I had a hell of a time figuring out EXACTLY how to do bottle conditioning. A quick infominute-Bottle conditioning is a process where beer has yeast added into the beer after its initial fermentation, right before its bottled. While in the bottle, it goes into a secondary fermentation. Usually the beer is filtered first to get rid of the older, or in the case of high-alcohol-beers, worn out yeast. Since the Snow Devil (my Duvel clone) comes in at 8.5% it qualifies as a high-alcohol beer. Why would you do this? It adds complexity due to different yeast flavors (if you choose to use flavorful yeasts, which I will not be doing), helps in carbonating a beer if your yeasties are worn out, and a smoother flavor profile if given enough time
The info available was there, kind of, but it took a lot of work to get through. So where does one start? I started here. It was a pretty good outline, but it didn't quite cover my circumstances. I wanted to use dry-yeast and pitch a slurry, for a Belgian beer. Why a slurry? Well according to pretty much everybody, like in this book, Palmer, and the manufacturer of the yeast S-23, they say to rehydrate your yeast. Otherwise, you could lose anywhere from 40-60% Click those links and you can figure out how to do that first. I spent some time getting that ready. Then I had to decide exactly how much yeast I wanted to pitch. Too little and your carbonation may not be optimal, too much and you get much more yeast in there...which can affect flavor quite perceptibly. The Northern Brewer sheet suggests 1-3 million cells per ml for belgian beers, or 20-60 billion per 5 gallons, which I was bottling. That's kind of a big swing, so I just went for somewhere in the middle. I also didn't have a vessel to measure out 15ml of slurry and needed more because of my Belgian style, so I had to work around that by going bigger. Let's get to what I actually did do:
I found how to get 10x the weight of my dry yeasties-400 ml of water- Northern Brewer sheet said 1/4tsp dry yeast to 100 ml of water...times four. So I boiled the hell out of a pot of water that would let me end up with more than 400ml. I boiled about 2 quarts for 15 minutes or so. Not sure if that's "sterile" or not, but its close enough. Once that cooled to just above room temp, I dumped 400ml into a sanitized pyrex container. Then I sanitized the shit out of the package and scissors, then combined it into the water. I forgot to stir the water before adding the yeast, per the S-23 website. I ended up with a little island of yeast after 15 minutes. So I used a sanitized spoon to combine the whole slurry and let it sit some more. After about 10 minutes, I reswirled, then added 75 ml of slurry to my bottling bucket with my priming sugar. Why 75 ml? Well... I did some deep-mental-digging math to stumble upon that number. My reasoning: If 400ml of water with an 11.5 gram package of properly rehydrated dry yeast gets you 230 billion cells (according to the NB sheet), then 40 ml will get you 23 billion cells. That wasn't quite enough since my beer is a nice and high alcohol beer, again, according to people who know more than me, I should add more yeast than a typical beer because of the gravity, and also because of the low temp that I was bottling-this beer came straight from the fridge. Anyways, I ended up guessing I needed 43 billion cells, or 75 ml of slurry. Jamil's Yeast publication stated that it should be anywhere from 10-20x less than your primary fermentation pitch, so there I was. Unfortunately it lacked a nice-comprehensive chart for every beer style known. How dare they?!

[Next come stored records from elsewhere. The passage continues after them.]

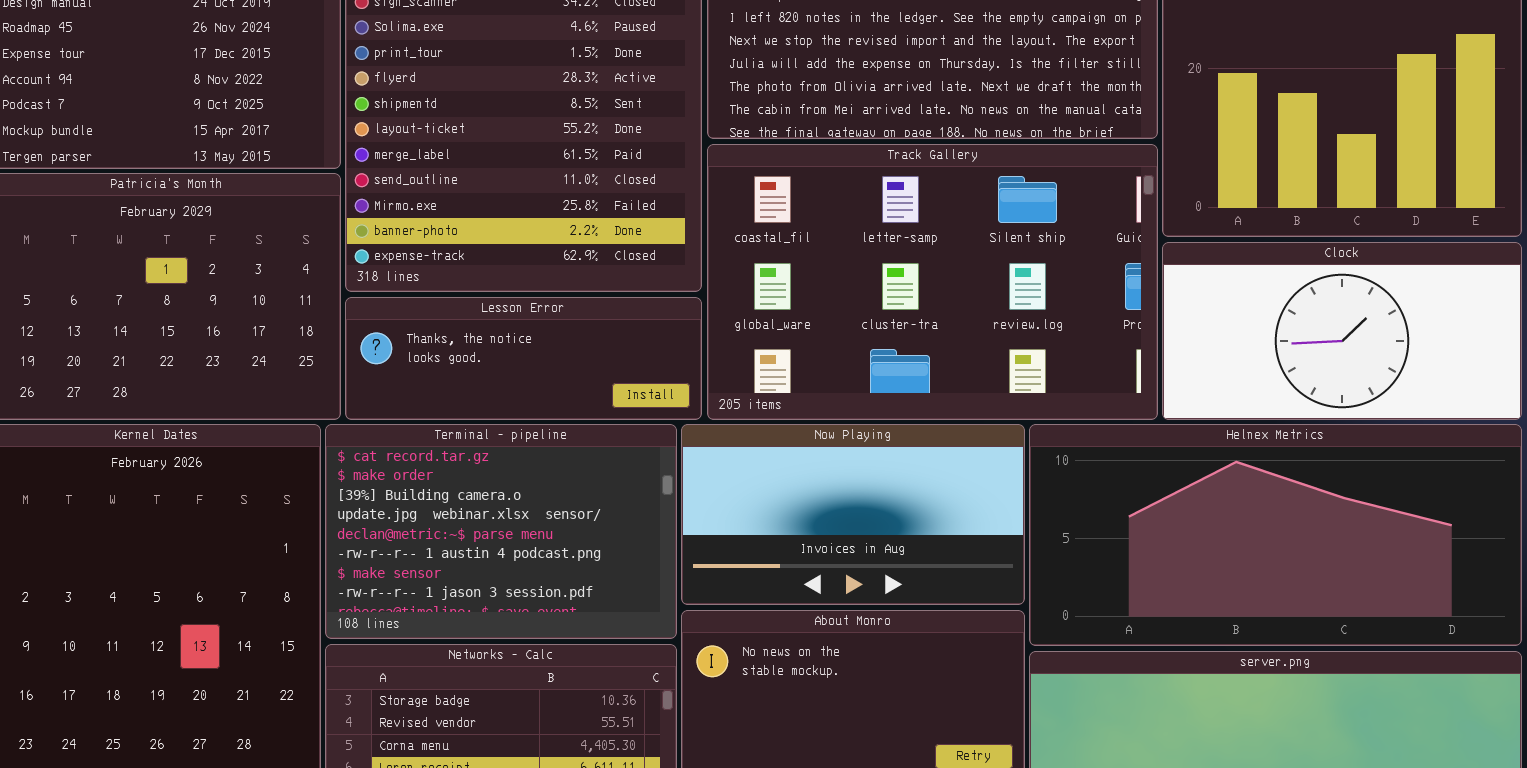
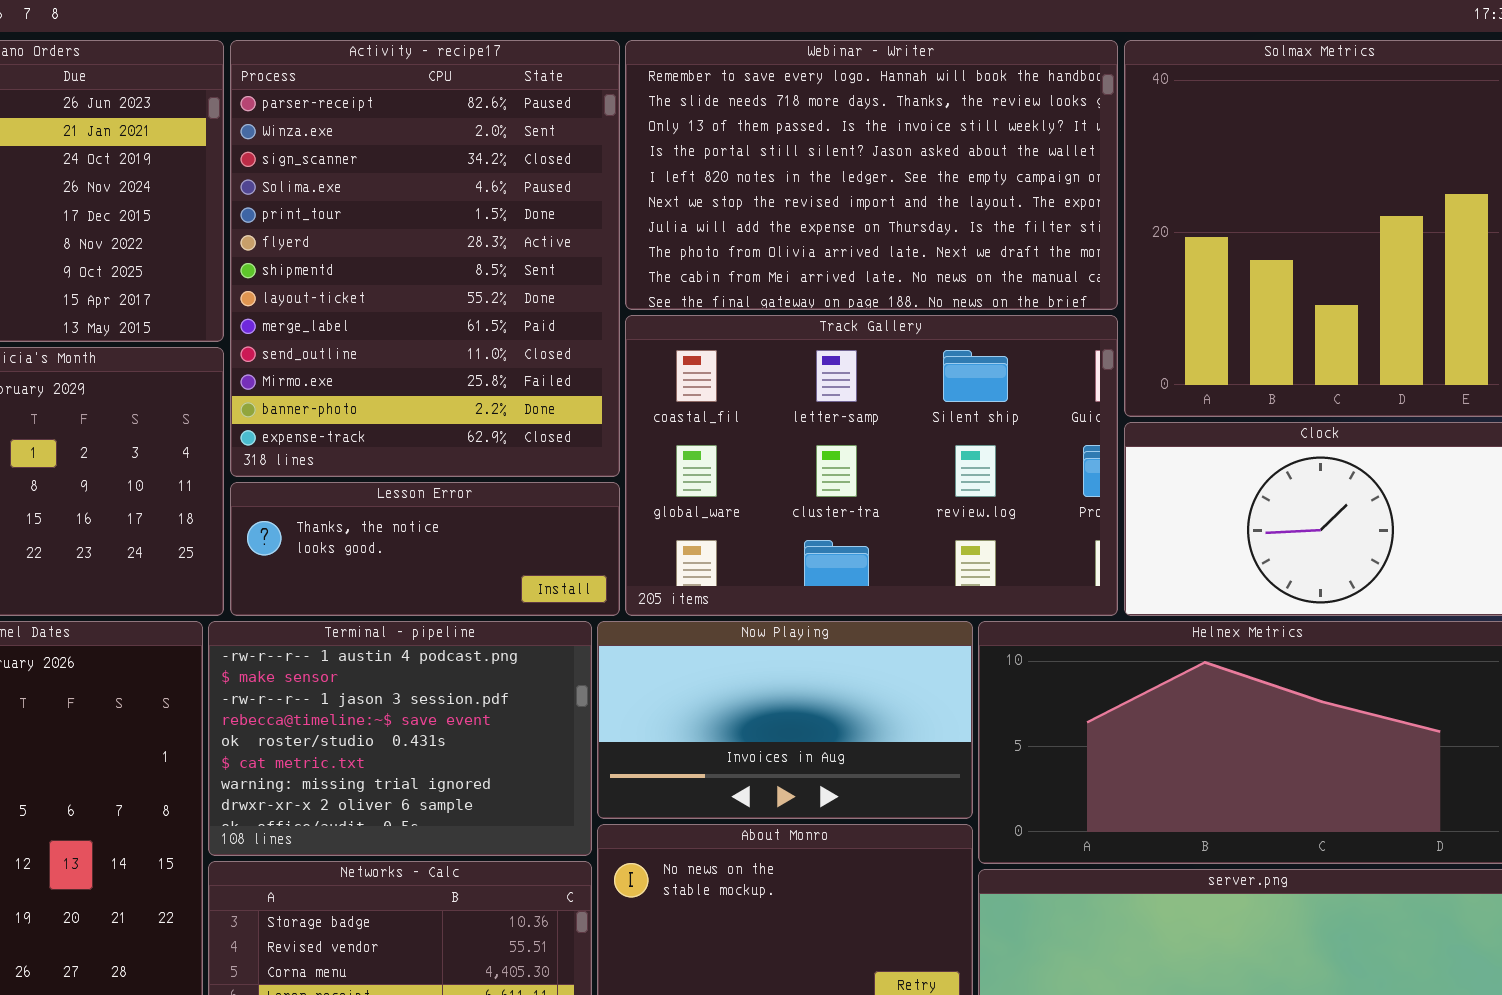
Terminal - pipeline: [325,424,677,639] -> [208,621,592,856], scrolled down 5 rows

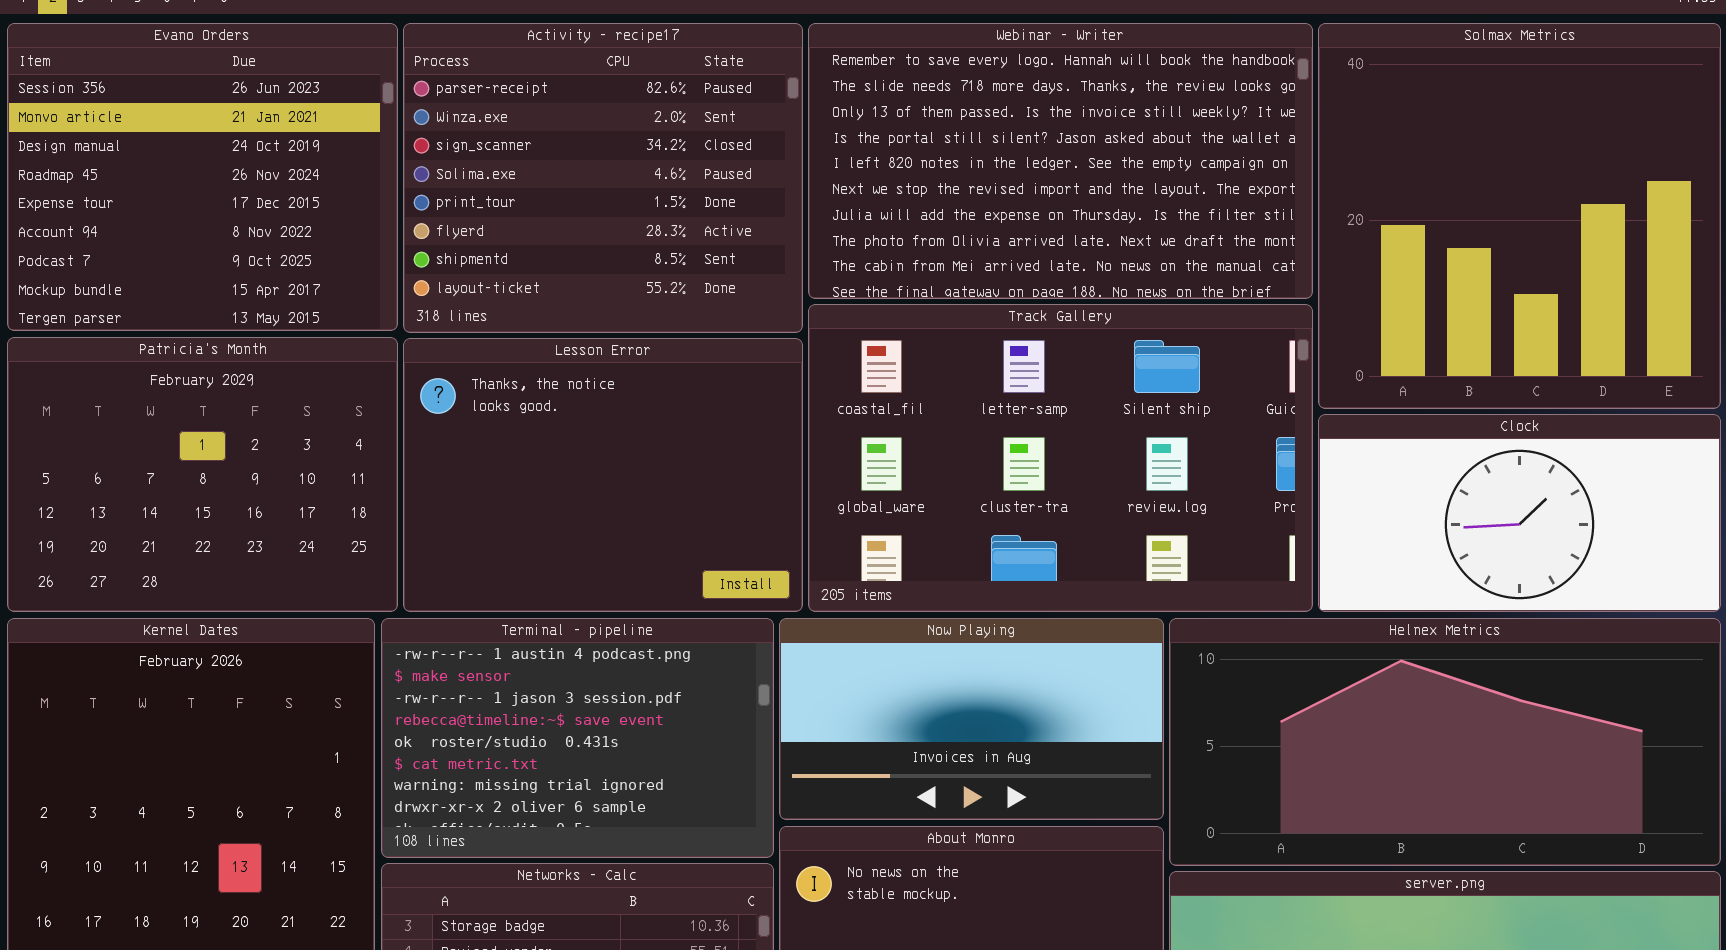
Activity - recipe17: [230,40,620,477] -> [403,23,803,333], resized
Lesson Error: [230,482,620,616] -> [403,338,803,612], resized

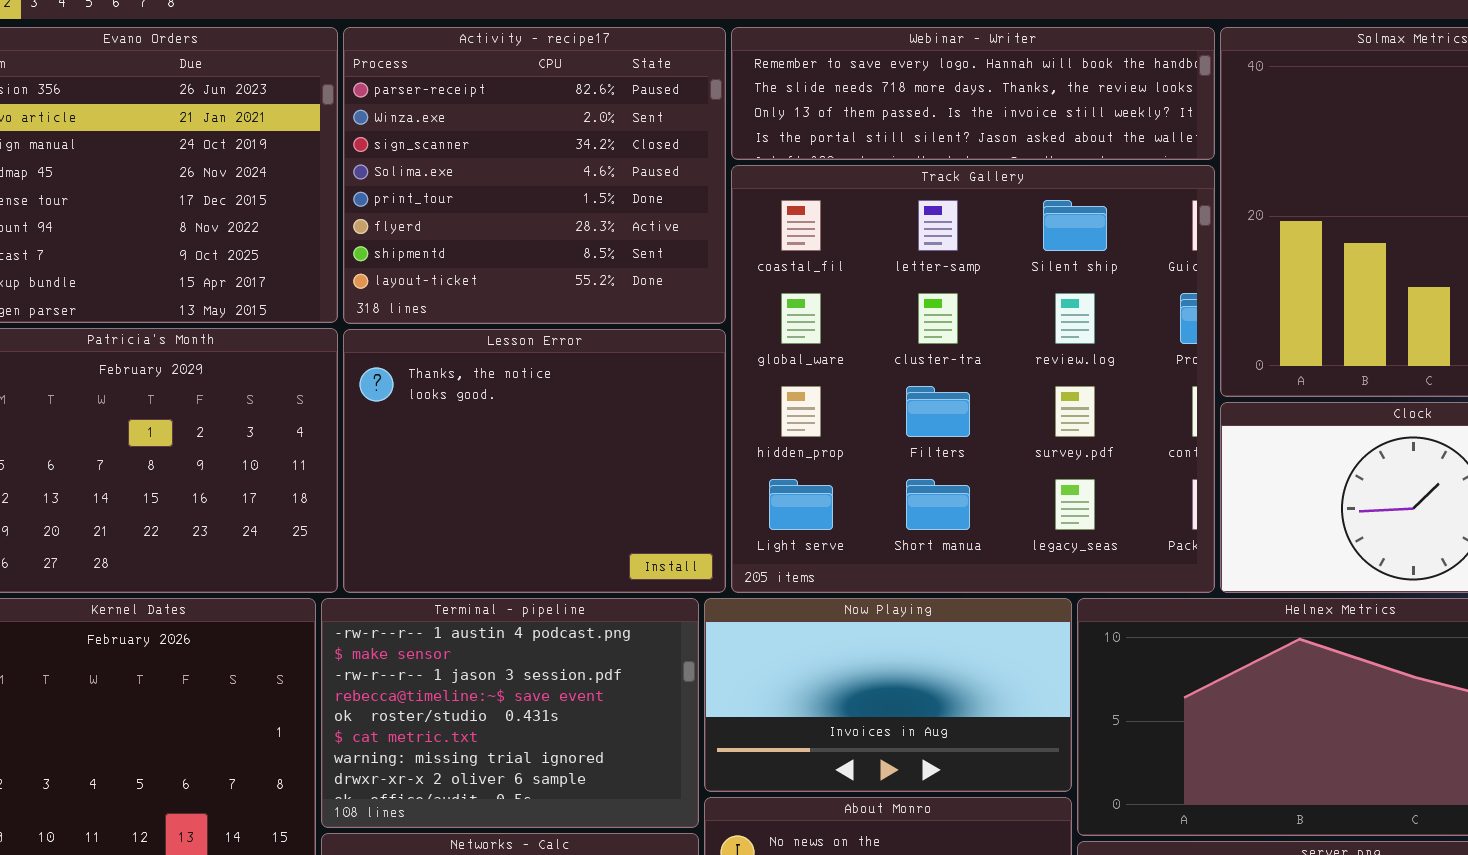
Webinar - Writer: [808,23,1313,299] -> [731,27,1215,160], resized
Track Gallery: [808,304,1313,612] -> [731,165,1215,593], resized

As far as the amount of time to let it condition in its secondary fermentation...well I don't know. I think Duvel does a month or two then sends it out. Dupont does 40-80 days. Me...well...I think I'll try it at 3 weeks and see, then let it sit. Since this particular beer is super carbed AND it is bottle conditioned it needs to be cold as a witch's titty (approximately 38F or so) for at least a couple of days to let some of that yeast settle. You also don't have to empty the bottle completely. Ideally, for any beer except hefeweizen or wit beer, you chill it for a while, then pour it without disturbing the yeast layer at the bottom. The beer may be so good that you want to get every drop out, but it will be for the better that you don't. There you have it. That was my bottle conditioning story.